The Church's first temple opened in the city of Duque de Caxias, Rio de Janeiro, followed by others throughout Brazil and in other countries.

The International Church of God's Grace is accepted and recognized as a "Legitimate Christian Fellowship Church" by other denominations and their respective ministers.

== Network ==
As of 2015 there are more than 2,000 International Grace of God churches throughout Brazil, from the north to the south, and churches in Lisbon, Portugal; Durban, South Africa; Pompano Beach, Florida; Miami, Florida; Orlando, Florida; New Jersey; Corona, New York; Somerville, Massachusetts; and Fall River, Massachusetts in the United States.

== Media ==
In 1999, the International Grace of God Church founded a network of television stations called RIT (International Network Television) in major cities in Brazil.
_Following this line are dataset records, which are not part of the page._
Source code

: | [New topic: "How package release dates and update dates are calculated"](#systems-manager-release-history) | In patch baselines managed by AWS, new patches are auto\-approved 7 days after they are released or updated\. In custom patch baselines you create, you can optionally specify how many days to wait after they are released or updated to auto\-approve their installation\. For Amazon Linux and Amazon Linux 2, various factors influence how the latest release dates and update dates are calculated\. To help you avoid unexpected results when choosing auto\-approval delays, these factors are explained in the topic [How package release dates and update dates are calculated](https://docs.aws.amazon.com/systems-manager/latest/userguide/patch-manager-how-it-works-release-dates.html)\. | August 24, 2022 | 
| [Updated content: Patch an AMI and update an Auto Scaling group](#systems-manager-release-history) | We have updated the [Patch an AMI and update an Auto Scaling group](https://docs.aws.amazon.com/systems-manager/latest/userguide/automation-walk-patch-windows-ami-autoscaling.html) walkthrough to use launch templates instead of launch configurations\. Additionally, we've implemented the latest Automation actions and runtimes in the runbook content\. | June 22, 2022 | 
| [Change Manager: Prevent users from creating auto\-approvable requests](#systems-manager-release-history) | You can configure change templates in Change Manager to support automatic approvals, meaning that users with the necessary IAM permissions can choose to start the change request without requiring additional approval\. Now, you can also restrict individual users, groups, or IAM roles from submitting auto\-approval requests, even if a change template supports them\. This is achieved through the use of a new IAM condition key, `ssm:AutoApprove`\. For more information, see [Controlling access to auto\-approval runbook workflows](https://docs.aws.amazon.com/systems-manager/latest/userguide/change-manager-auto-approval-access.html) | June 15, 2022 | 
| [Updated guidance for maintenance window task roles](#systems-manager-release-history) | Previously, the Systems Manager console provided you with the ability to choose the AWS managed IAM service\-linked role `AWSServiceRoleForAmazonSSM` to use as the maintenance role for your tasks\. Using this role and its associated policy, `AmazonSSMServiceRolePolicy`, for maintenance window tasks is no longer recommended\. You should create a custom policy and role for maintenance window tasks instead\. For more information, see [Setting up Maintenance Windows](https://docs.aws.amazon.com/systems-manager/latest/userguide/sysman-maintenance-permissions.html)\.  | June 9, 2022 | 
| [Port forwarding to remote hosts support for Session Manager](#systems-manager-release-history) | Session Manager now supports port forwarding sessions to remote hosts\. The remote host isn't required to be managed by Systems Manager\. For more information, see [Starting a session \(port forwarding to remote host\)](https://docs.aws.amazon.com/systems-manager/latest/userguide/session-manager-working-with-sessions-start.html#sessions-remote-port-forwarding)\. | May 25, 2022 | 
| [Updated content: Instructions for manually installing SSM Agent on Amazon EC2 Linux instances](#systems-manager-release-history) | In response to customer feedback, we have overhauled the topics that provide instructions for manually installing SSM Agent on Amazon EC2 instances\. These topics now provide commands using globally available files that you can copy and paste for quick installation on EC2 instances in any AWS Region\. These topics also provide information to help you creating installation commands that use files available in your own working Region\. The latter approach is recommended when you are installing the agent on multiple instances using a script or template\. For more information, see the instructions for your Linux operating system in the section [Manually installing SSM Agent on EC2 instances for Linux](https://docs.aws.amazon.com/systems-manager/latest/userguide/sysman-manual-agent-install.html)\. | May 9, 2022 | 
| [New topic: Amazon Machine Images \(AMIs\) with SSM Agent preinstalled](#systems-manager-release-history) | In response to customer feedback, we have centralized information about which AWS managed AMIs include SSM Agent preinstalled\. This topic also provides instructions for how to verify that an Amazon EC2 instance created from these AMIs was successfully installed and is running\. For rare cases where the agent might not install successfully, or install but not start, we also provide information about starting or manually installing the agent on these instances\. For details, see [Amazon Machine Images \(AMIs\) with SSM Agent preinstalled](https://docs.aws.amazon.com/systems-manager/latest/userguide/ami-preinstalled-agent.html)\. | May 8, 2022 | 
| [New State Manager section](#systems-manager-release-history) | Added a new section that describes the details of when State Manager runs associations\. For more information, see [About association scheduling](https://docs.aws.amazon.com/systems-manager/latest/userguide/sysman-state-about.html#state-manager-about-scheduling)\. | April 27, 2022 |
They display a daily program on a prime-time network, Bandeirantes, and at night show Faith Show, with Soares as preacher.

As of 2015 the church had a television program called "Faith Show", broadcast during primetime on Rede Bandeirantes and in the mornings and afternoons on Rede TV.

There is daily worship at the international headquarters of the International Grace of God Church in São Paulo, with services performed by Soares.

== Beliefs ==
The denomination has a charismatic confession of faith.